2020 Cup Series champ Chase Elliott said he isn’t surprised to see what van Gisbergen has already accomplished at the Cup level, and that his trajectory comes from his swift adaptability in NASCAR rather than the few similarities between the current Generation 7 Cup car and van Gisbergen’s roots in Australia’s Supercars championship.

“I know that there’s been a lot of [comparisons] to his background and the similarities of this car change that we had to that, but I’m sure it’s still different,” Elliott said. “I’m sure there’s still things that he had to rely on, his natural feel inside the car, to help tune and make it better and make it what he wanted on the road-course side. When I look at how his oval stuff has improved, I’m not surprised. I think he’s really knowledgeable. I think he’s got a great feel for just natural balance behind the wheel, which I think is a really big deal.”

Christopher Bell, who won the pole for Sunday’s Pennzoil 400 presented by Jiffy Lube (4 p.m. ET, FS1, HBO Max, PRN Radio, SiriusXM NASCAR Radio), was more blunt on van Gisbergen and explained why the cream of the crop will continue to maintain the upper hand on the rising star.

“Fortunately for his competitors and unfortunately for him, the [weekend] format handicaps him tremendously,” Bell said. “If he would have done this years ago, where we had hours of practice and multiple sets of tires for practice, I think he would have been a lot further along.

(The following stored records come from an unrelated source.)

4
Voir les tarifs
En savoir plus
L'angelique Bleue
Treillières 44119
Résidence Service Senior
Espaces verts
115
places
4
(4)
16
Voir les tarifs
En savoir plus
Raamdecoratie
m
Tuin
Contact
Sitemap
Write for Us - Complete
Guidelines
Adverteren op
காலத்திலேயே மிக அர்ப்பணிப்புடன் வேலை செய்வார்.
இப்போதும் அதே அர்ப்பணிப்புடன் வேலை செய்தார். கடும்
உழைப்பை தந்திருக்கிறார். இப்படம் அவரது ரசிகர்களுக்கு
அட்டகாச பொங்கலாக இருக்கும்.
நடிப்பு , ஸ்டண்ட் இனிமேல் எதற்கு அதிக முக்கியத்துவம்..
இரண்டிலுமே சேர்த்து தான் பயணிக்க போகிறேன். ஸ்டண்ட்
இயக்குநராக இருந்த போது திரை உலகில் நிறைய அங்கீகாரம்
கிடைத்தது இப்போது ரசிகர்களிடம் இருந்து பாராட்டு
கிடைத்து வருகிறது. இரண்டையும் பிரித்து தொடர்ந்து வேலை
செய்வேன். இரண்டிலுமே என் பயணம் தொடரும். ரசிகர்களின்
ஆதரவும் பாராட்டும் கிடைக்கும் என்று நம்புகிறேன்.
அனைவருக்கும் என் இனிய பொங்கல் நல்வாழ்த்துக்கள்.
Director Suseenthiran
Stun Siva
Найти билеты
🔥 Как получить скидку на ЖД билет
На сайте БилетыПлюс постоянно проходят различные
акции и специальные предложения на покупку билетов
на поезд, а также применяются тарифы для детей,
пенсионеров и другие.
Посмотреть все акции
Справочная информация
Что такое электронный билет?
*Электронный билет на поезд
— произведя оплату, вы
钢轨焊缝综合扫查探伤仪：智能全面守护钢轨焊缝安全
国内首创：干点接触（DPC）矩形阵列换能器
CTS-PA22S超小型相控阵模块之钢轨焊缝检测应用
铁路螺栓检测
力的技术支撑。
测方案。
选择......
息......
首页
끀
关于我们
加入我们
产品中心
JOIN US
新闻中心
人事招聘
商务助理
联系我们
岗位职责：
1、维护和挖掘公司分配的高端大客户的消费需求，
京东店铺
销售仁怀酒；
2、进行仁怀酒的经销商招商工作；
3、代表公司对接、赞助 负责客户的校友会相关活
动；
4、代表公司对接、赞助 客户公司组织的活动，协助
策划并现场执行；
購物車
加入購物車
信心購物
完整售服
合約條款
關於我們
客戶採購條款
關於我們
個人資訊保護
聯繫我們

But the format that we race under today, with one set of tires for a 20-minute practice session, I think has taken him a little bit longer to develop the oval stuff. But he’s clearly getting the hang of it, and it’s not going to be long before he’s a factor on an oval.”

So is an oval win on the cards for van Gisbergen soon? For now, he doesn’t believe so.

“Man, I’m a long way from that,” van Gisbergen admitted. “I need luck to get that and I don’t want to win like that. I’m learning things and feel big improvements every week still, and know what’s going on now rather than just deer in headlights, but I know I’m still probably a little bit away from a win.”